__Exercise prompt__. From the painter interview, set down the passage from "- Are you an" to "grow over time." word for word.

__Selected passage__.
Do you work slowly? (If so) What are the benefits of working slowly?
- I’m not sure if the speed I work is slow, and it varies anyway. Sometimes I will finish a painting in two weeks and other times it takes two months, but by the time I’m done it usually feels like it’s been a long process. They evolve a lot. I think paintings should take place over a span of time because working, looking, sleeping, and coming back to work again gives the painting time to become rich. I would rather over-work something than rush it.
- Are you an improviser?
- I am, to some extent, because I don’t begin with a plan. Beginning a painting is like taking a walk without a destination and turning wherever I see an appealing avenue. The final painting is the result of pursuing decisions that felt right and abandoning ones that didn’t. But “right” is subjective and you have to be sensitive to you own instincts. At least this is how I’ve been working lately; my work from before grad school was much simpler compositionally and paintings usually only included one or two objects. I think the reason for that had to do with impatience and the need for control. Sometimes I would get really into planning paintings but then have no desire to paint them. The past couple of years I’ve become a lot more comfortable with uncertainty and letting a painting grow over time.
- Tell us about one useful thing you were taught or told.
- I traveled with Barry Gealt right before he retired from Indiana University in the summer of 2007. What’s great about Barry is he treats you like an artist rather than a student. For someone like me who’s quiet and usually a little insecure, it can be easy to let the opinions of others cloud your own. But walking around the Venice Biennale, discussing art that none of us had seen before, and being able to have a conversation with a teacher who respected my opinion gave me the sense there are not good or bad reasons to like something. In school you so often have to justify your likes and dislikes but at some point you must learn to trust your subjective reactions again so that you can begin to find what’s unique about yourself. Caleb Weintraub also reiterated this fact to me by pointing out that defending your work is really only something you have to do in school. In the real world I suppose people either take it or leave it, but that can be hard to realize when you’ve mostly only known a teacher-student dynamic.

- Tell us about one useful thing you learned for yourself.
- It’s important to work thoughts out on the canvas rather than in my head. When I’m stuck on a painting, it’s usually because I’m trying to figure out what the final product should look like. I’ve wasted lots of time staring at paintings attempting to finish them with my mind, but when I remind myself the process is what’s important, the work starts flowing again. Even if I have doubts about what I’m doing, I’ve learned to work anyway because doing something is usually better than doing nothing. I don’t rework areas as much any more, if I don’t like something I just figure I’ll probably paint over it with something else later, so I’m always moving forward. Giacometti’s words help me get over any hesitation: I’m indifferent to whether or not something is a success. A successful painting, a failed painting, it’s all the same to me. A successful painting, a failed painting, a successful drawing, a failed drawing, these things don’t mean anything. The failed one interests me as much as the successful one.
- Where are the figures? What are they doing when these events are going down?

__Data extract__.
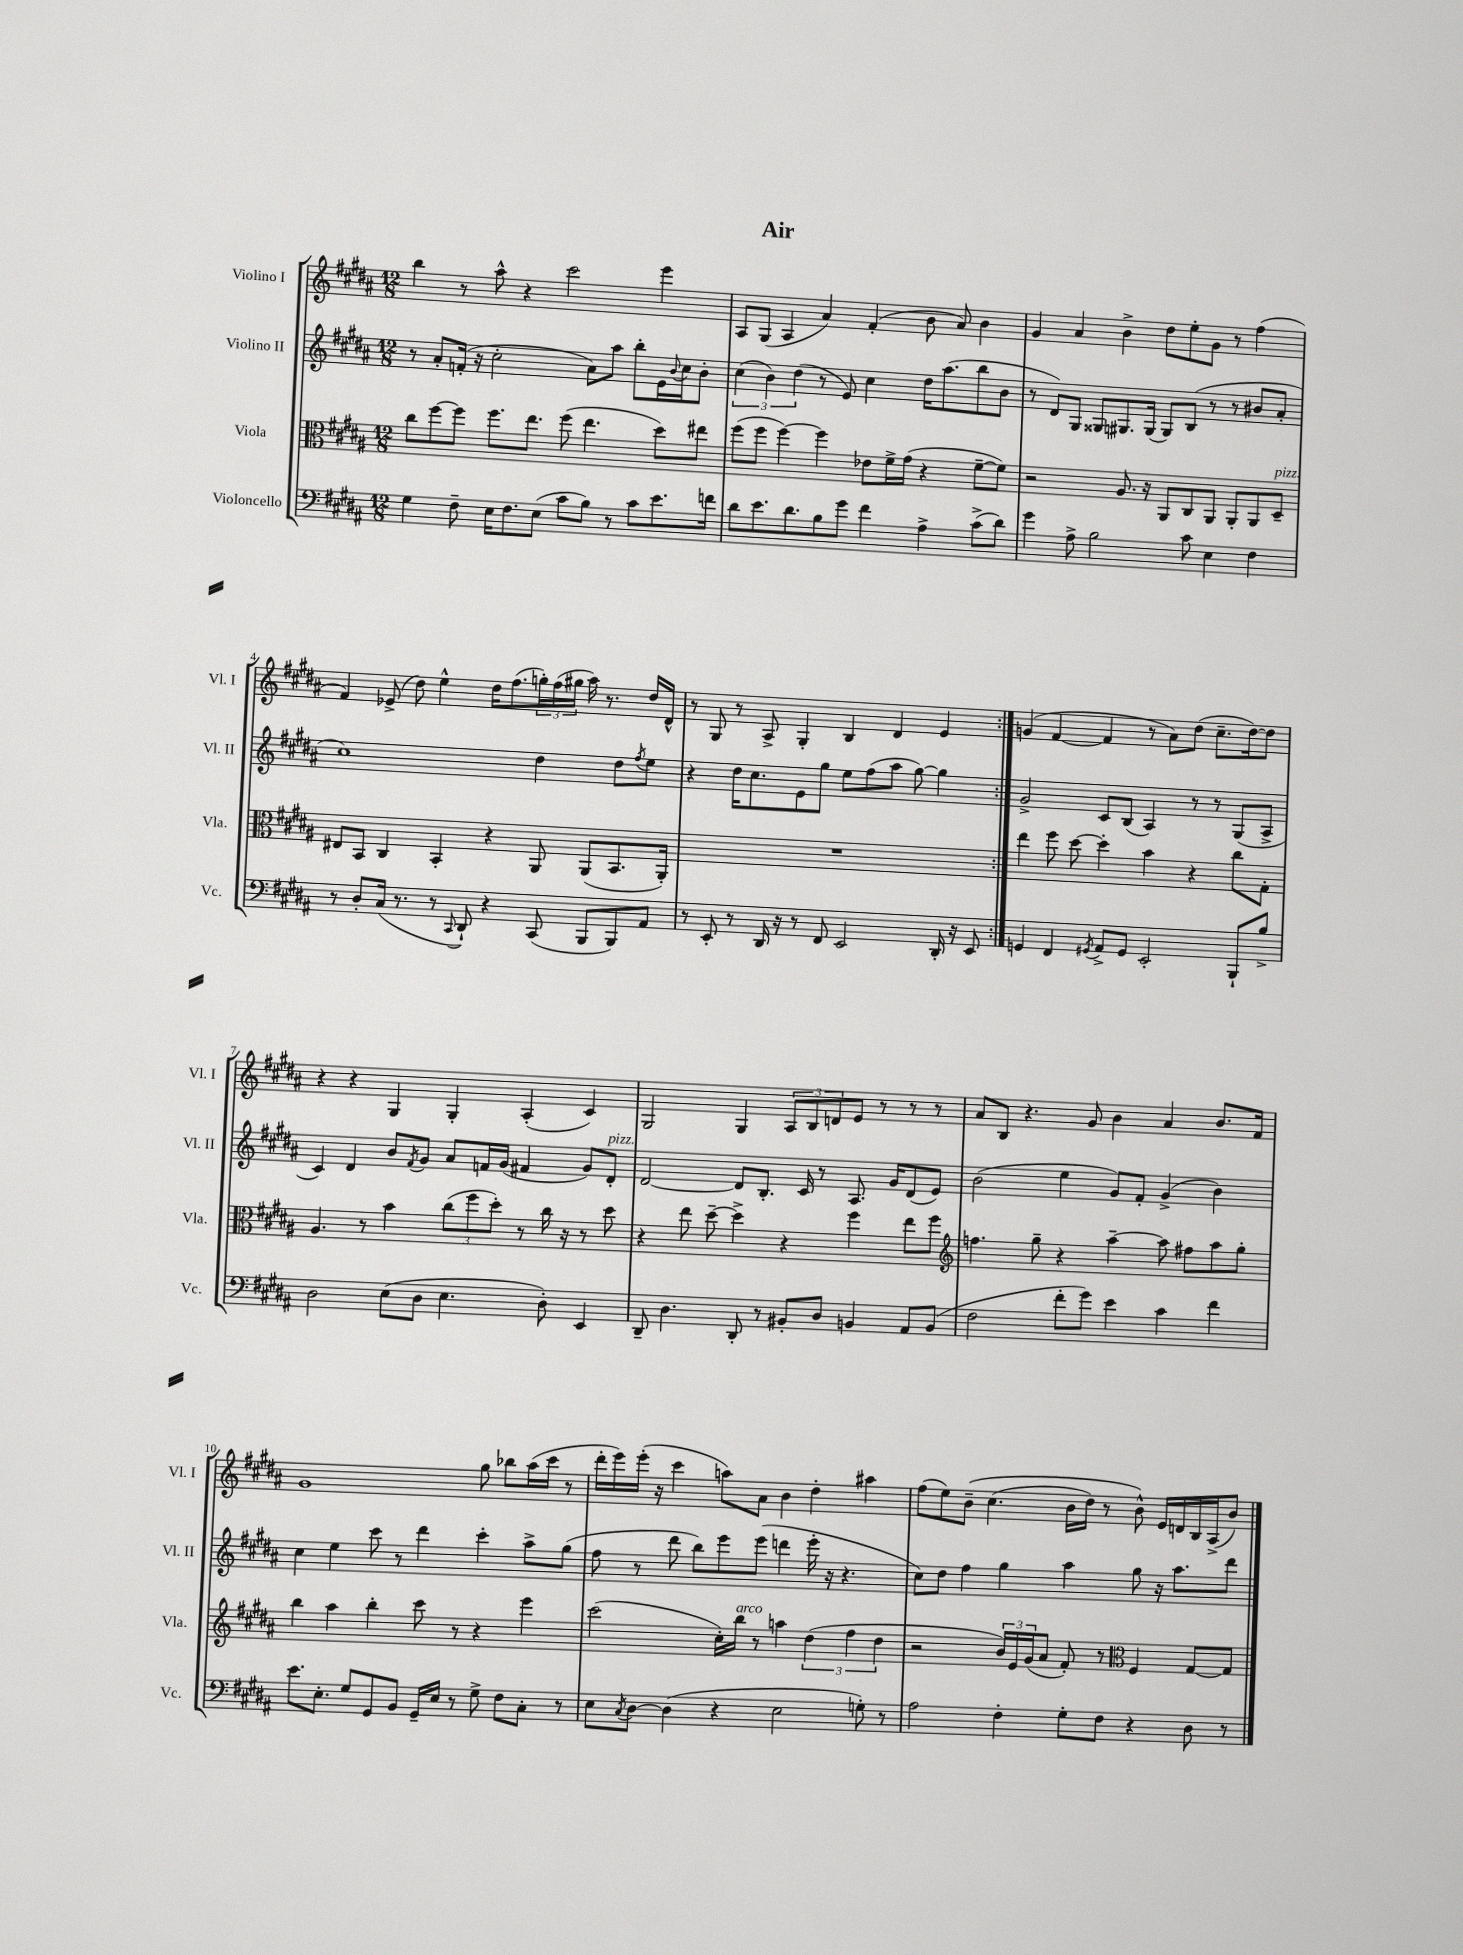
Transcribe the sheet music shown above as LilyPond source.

__Worked answer__.
- Are you an improviser?
- I am, to some extent, because I don’t begin with a plan. Beginning a painting is like taking a walk without a destination and turning wherever I see an appealing avenue. The final painting is the result of pursuing decisions that felt right and abandoning ones that didn’t. But “right” is subjective and you have to be sensitive to you own instincts. At least this is how I’ve been working lately; my work from before grad school was much simpler compositionally and paintings usually only included one or two objects. I think the reason for that had to do with impatience and the need for control. Sometimes I would get really into planning paintings but then have no desire to paint them. The past couple of years I’ve become a lot more comfortable with uncertainty and letting a painting grow over time.